Cost of Tolls too high for new Gundagai Bridge

21 December 1867The Tumut and Adelong Times

We have all rejoice over the benefits which the completion of the magnificent iron bridge over the Murrumbidgee confers, especially on districts south of its blanks; have exultingly anticipated the increased facilities for the transit of goods, produce, flocks, herds, &c., that the conquest of the obstacles the great river presents in times of flood would effect; and have lauded the wise liberality and true economy that Government has evinced in the resolve to render the work uniform and complete by constructing a permanent approach that will enable travellers of every description to avail themselves of this viaduct in all seasons.

In a great measure, our expectations have been realised but modifications in the present scale of charges seem desirable and even necessary to develop the utility of the bridge to its fullest extent, and to afford to all classes an opportunity of participation in the advantages it offers.

The amount levied for the transit of vehicles, horses, and foot passengers is not, we believe, considered immoderate; but the toll of 4d. a head for mobs of cattle, 6d. per head for mobs of horses, and of 1d. per head for flocks of sheep is generally regarded as excessive.

In support of this view we may mention that within the last month several flocks consisting of from five to thirteen thousand sheep approached Gundagai, and that it was intended they should there cross the Murrumbidgee.

The superintendant in charge, however, on ascertaining the amount of toll that would be exacted, caused them to be turned back, and avowed his determination to wend his way to Wagga Wagga and to cross there, rather than submit to what he deemed an exorbitant charge.

When it is considered that he would have had to pay £54 3s. 4d. for the transit of one flock alone there does seem considerable force in his objection, and the fact of his being willing to make a detour of 100 miles to cross by a private bridge sufficiently proves the earnestness and sincerity of his dislike to the rates as levied at Gundagai.

As regards cattle, also the charge of 4d. a head seems un-necessarily high, and is calculated, to induce the owners or those in charge of large herds to resort to the hazardous mode of swimming the cattle across the river, to avoid disbursing a serious sum to obtain the safe but expensive mode of transit the bridge, under existing regulations, affords them.

The exaction of such tolls not only defeats the object for which they are imposed, but inflicts a serious injury on a portion of the public, by rendering benefits in which they should participate nugatory so for as they are concerned.

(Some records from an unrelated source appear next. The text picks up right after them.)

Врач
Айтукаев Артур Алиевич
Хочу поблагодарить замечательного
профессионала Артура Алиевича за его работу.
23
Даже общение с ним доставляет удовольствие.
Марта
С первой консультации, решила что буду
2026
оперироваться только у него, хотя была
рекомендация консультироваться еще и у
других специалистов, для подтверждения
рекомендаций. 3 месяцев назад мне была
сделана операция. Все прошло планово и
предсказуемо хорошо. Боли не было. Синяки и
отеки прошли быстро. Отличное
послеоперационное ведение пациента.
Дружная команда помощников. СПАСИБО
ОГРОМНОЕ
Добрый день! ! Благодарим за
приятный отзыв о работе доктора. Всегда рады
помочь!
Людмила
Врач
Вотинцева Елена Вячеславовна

Everyone will concede the right of Government to secure an adequate recompense for its original outlay; but in such cases just and considerate policy does not grasp greedily for the highest obtainable sum, but exacts a moderate payment that is sufficiently remunerative without being unduly burdensome.

In the end this course will ever be found not only the fairest and most popular but the one that will produce best returns. If the shareholders of the private bridge at Wagga Wagga can afford to content themselves with a lower toll than that charged at Gundagai for crossing the river, surely that is presumptive evidence that the present rate at the latter place should be reduced.

At Wagga Wagga, we understand, a sort of sliding scale is adopted, so mulch being charged for the first thousand head of cattle or sheep, and a lower sum for each succeeding like number; but this mode is open to the objection that the comparatively poor man and small owner has to pay for the transit of his flock or herd at the maximum rate, while his wealth neighbour who owns a thousand head to his one, draft's a large proportion over at the minimum rate.

 Even-handed justice demands that such imposts as the tolls we speak of should be fairly distributed, and that those who are best able to afford it and who make most use of the accommodation, should pay their due proportion.

Such, we believe, are the sentiments of' our Gundagai, neighbours, who are about to memorialise the proper authorities relative to this subject, and to suggest that the present bridge tolls be lowered to 3d. a head for horses, 2d. a head for cattle, and a farthing a head for sheep.

This, we think, would amply suffice, and would probably be found to' pay better than the rates now exacted.

As, moreover, the toll keeper if he is not satisfied with the statement given of the numbers of the flocks or herds, can cause those in charge to make an affidavit as to their number before a magistrate, there would be no difficulty in carrying out this plan.

We trust the recommendation of our neighbours will be complied with, and that here-after we shaft not hear of sheep or cattle travelling miles away from their direct route to avoid toll exactions.